**Task instructions:**
1. Answer these from the film summary, one line each:
(a) Who directed the film?
(b) Under what banner was the movie produced?
(c) What kind of scholar is Manav?
2. Please pull out the passage of the film summary that opens with the words containing "Manav, the protagonist, is" and closes with "of the movie.", copying it word for word.
━━━━━ Provided text ━━━━━
Saranam Gacchami is a 2017 Telugu language action-romance film, which deals with the sensitive topic of reservation in India. The film stars Navin Sanjay, Tanishq Tiwari, Posani Krishna Murali and Jaya Prakash Reddy. It was directed by Prem Raj. The movie is produced and written by Murali Bommaku under the banner of Bommaku Creations. In January 2017, the Indian Central Board of Film Certification denied certification to film on the grounds that it was "likely to affect public order and disrupt peace".

Plot

Manav, the protagonist, is a journalism scholar who researches on reservation policies, factors affecting their implementation and their outcomes. He happens to notice that the plight of the marginalized and oppressed classes for whom they were proposed didn't yield the desired fruits. He, along with his guidance, formulates what the hurdles are and how to get the desired changes forms the rest of the movie.
━━━━━ Information provided ━━━━━
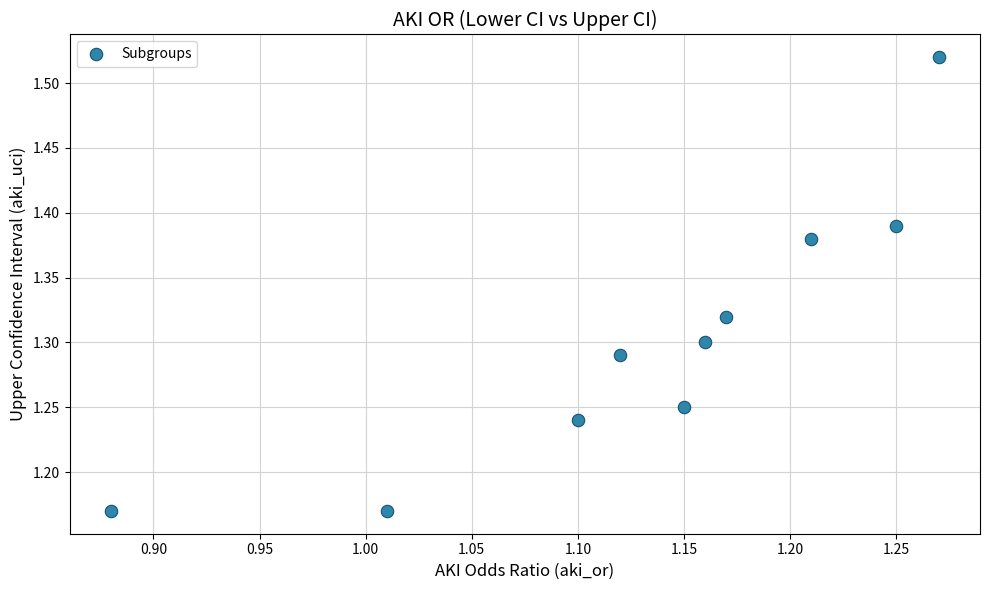

What is the range of X values (max minus min)?

0.4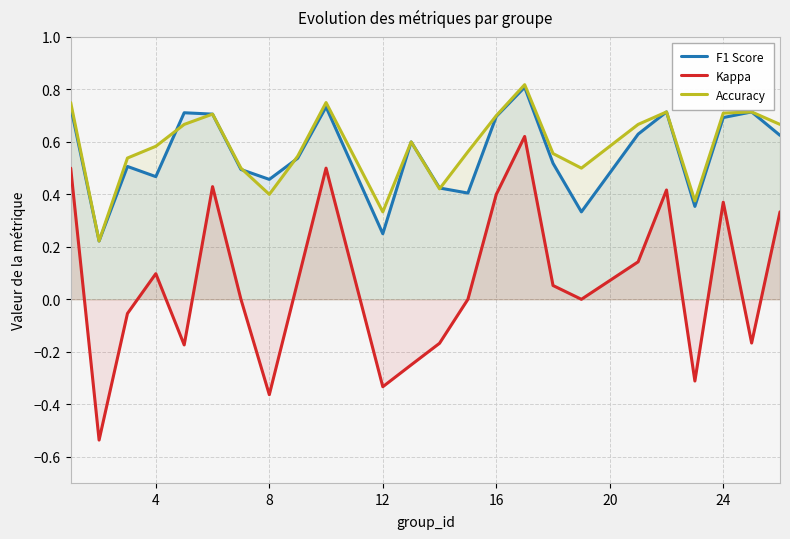

True or false: F1 Score and Kappa intersect in this chart.

False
━━━━━
**Task results:**
1.
(a) Prem Raj
(b) Bommaku Creations
(c) A journalism scholar

2.
Manav, the protagonist, is a journalism scholar who researches on reservation policies, factors affecting their implementation and their outcomes. He happens to notice that the plight of the marginalized and oppressed classes for whom they were proposed didn't yield the desired fruits. He, along with his guidance, formulates what the hurdles are and how to get the desired changes forms the rest of the movie.